Task instructions: Among the entries that follow, find every line with the word "wrist" and copy it.

Exercise material below:

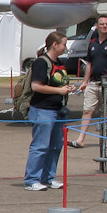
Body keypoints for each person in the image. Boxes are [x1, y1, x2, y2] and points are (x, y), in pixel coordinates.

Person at [24, 32, 75, 191]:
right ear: (55, 45)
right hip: (43, 110)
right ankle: (32, 179)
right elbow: (36, 86)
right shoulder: (41, 62)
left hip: (58, 110)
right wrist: (59, 91)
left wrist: (68, 88)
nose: (65, 47)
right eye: (64, 44)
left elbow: (59, 82)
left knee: (55, 146)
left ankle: (48, 177)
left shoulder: (59, 62)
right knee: (40, 146)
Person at [71, 15, 107, 149]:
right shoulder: (92, 42)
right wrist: (85, 82)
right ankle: (81, 139)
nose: (105, 26)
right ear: (97, 26)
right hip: (94, 83)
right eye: (102, 24)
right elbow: (89, 63)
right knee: (88, 110)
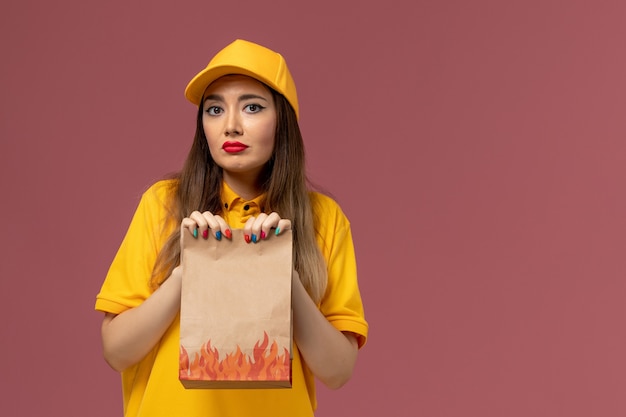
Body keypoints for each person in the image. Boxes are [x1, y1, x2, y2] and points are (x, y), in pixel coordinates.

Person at [95, 39, 368, 417]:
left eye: (252, 107)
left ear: (283, 120)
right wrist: (187, 271)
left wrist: (280, 274)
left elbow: (338, 371)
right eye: (214, 109)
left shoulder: (323, 217)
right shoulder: (163, 204)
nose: (231, 125)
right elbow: (117, 351)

End of Exercise material.

Answer to this exercise:
right wrist: (59, 91)
left wrist: (68, 88)
right wrist: (85, 82)
right wrist: (187, 271)
left wrist: (280, 274)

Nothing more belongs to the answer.